Thirdly, even if prospects for a two-state solution in Palestine look at best discouraging, will we nevertheless persevere with what remains, I believe, the only possible long-term way of avoiding further outbreaks of hostilities? Would it not make sense, as a recent vote in the other place suggested, to buttress our support for a two-state solution by recognising Palestine? Should we not be encouraging a return to the Security Council to set out the basic parameters of a settlement in that forum and thus encourage a resumption of negotiations?

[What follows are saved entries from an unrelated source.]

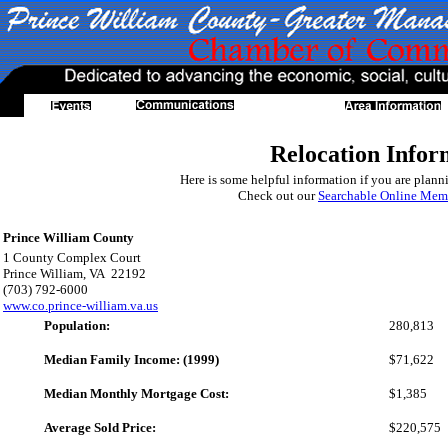
Relocation Infor
Here is some helpful information if you are planni
Check out our
Searchable Online Memb
Prince William County
1 County Complex Court
Prince William, VA 22192
(703) 792-6000
www.co.prince-william.va.us
Population:
280,813
Median Family Income: (1999)
$71,622
Median Monthly Mortgage Cost:
$1,385
Average Sold Price:
$220,575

It would require a degree of optimism a bit beyond my reach to assert that the problems in Ukraine have been resolved by the Minsk II agreement in February. Nor have the wider implications of Russia’s aggressively assertive foreign policy towards its western and southern neighbours yet been met by a fully adequate response. Any such response must surely involve being ready to tighten economic sanctions if fighting intensifies in the east of Ukraine; and also to maintaining existing sanctions until every provision of Minsk II has been implemented to the full—in particular, re-establishing Ukrainian control of its eastern frontier. It requires, too, that the European Union should take effective action to stabilise and help to reform the Ukrainian economy. I do not see how we can hope to give a lead in strengthening NATO’s deterrent capability, as we should be doing, and as the Government say they wish to do, if we do not stick to the NATO 2% target for military spending which we did so much to promote. Does that mean that we cannot talk to, or even co-operate with Russia? Of course, it does not. After all, we did that throughout the Cold War period. President Putin will respect and pay heed to us only if we are ready to stand by our friends and our interests.
I have so far avoided the ever fascinating topic of the European Union. No doubt we will have ample opportunity to debate it in the weeks and months ahead when the Government bring forward legislation for a referendum that they have tabled in another place today. Suffice it to say now that every other respect of Britain’s foreign policy will be affected, for better or for worse, by the outcome on that referendum. The Prime Minister’s aim to achieve reforms in the European Union is a laudable one that I have no difficulty at all in supporting. However, if those reforms are to have any chance of success, they must be reforms that benefit the whole of the European Union; they must not just be monuments to British exceptionalism.